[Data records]
Start of Block
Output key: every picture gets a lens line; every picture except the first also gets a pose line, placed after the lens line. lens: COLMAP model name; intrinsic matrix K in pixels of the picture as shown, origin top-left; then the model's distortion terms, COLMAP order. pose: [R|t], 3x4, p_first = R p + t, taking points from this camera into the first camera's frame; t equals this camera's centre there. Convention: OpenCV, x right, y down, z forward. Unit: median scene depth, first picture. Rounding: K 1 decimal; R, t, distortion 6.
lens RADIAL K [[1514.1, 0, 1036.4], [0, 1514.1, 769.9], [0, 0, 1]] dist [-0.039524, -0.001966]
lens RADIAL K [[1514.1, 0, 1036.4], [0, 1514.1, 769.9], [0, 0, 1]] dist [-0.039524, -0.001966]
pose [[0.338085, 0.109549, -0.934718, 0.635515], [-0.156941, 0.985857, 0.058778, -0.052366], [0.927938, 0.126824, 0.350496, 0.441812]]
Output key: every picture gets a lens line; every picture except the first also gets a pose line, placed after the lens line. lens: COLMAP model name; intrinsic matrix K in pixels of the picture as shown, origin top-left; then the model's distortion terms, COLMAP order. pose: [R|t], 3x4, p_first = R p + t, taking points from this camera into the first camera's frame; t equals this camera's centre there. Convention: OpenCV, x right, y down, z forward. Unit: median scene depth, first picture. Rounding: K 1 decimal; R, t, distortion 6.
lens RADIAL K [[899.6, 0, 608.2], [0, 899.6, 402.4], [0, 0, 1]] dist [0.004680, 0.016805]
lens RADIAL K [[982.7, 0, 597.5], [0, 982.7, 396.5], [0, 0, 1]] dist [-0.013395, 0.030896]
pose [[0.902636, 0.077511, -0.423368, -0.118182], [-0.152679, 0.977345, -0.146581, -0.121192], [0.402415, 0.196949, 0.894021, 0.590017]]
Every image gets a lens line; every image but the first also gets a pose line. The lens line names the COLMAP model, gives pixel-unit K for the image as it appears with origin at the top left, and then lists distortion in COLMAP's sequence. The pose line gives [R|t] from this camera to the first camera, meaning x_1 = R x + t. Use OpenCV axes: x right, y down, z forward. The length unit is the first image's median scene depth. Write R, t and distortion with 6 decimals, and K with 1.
End of Block
THE PROBLEM |
Please output each line of the data above as a JSON list of strings, one string per line, with blank lines left out.

ANSWER FOR THIS EXERCISE |
[
  "Output key: every picture gets a lens line; every picture except the first also gets a pose line, placed after the lens line. lens: COLMAP model name; intrinsic matrix K in pixels of the picture as shown, origin top-left; then the model's distortion terms, COLMAP order. pose: [R|t], 3x4, p_first = R p + t, taking points from this camera into the first camera's frame; t equals this camera's centre there. Convention: OpenCV, x right, y down, z forward. Unit: median scene depth, first picture. Rounding: K 1 decimal; R, t, distortion 6.",
  "lens RADIAL K [[1514.1, 0, 1036.4], [0, 1514.1, 769.9], [0, 0, 1]] dist [-0.039524, -0.001966]",
  "lens RADIAL K [[1514.1, 0, 1036.4], [0, 1514.1, 769.9], [0, 0, 1]] dist [-0.039524, -0.001966]",
  "pose [[0.338085, 0.109549, -0.934718, 0.635515], [-0.156941, 0.985857, 0.058778, -0.052366], [0.927938, 0.126824, 0.350496, 0.441812]]",
  "Output key: every picture gets a lens line; every picture except the first also gets a pose line, placed after the lens line. lens: COLMAP model name; intrinsic matrix K in pixels of the picture as shown, origin top-left; then the model's distortion terms, COLMAP order. pose: [R|t], 3x4, p_first = R p + t, taking points from this camera into the first camera's frame; t equals this camera's centre there. Convention: OpenCV, x right, y down, z forward. Unit: median scene depth, first picture. Rounding: K 1 decimal; R, t, distortion 6.",
  "lens RADIAL K [[899.6, 0, 608.2], [0, 899.6, 402.4], [0, 0, 1]] dist [0.004680, 0.016805]",
  "lens RADIAL K [[982.7, 0, 597.5], [0, 982.7, 396.5], [0, 0, 1]] dist [-0.013395, 0.030896]",
  "pose [[0.902636, 0.077511, -0.423368, -0.118182], [-0.152679, 0.977345, -0.146581, -0.121192], [0.402415, 0.196949, 0.894021, 0.590017]]",
  "Every image gets a lens line; every image but the first also gets a pose line. The lens line names the COLMAP model, gives pixel-unit K for the image as it appears with origin at the top left, and then lists distortion in COLMAP's sequence. The pose line gives [R|t] from this camera to the first camera, meaning x_1 = R x + t. Use OpenCV axes: x right, y down, z forward. The length unit is the first image's median scene depth. Write R, t and distortion with 6 decimals, and K with 1."
]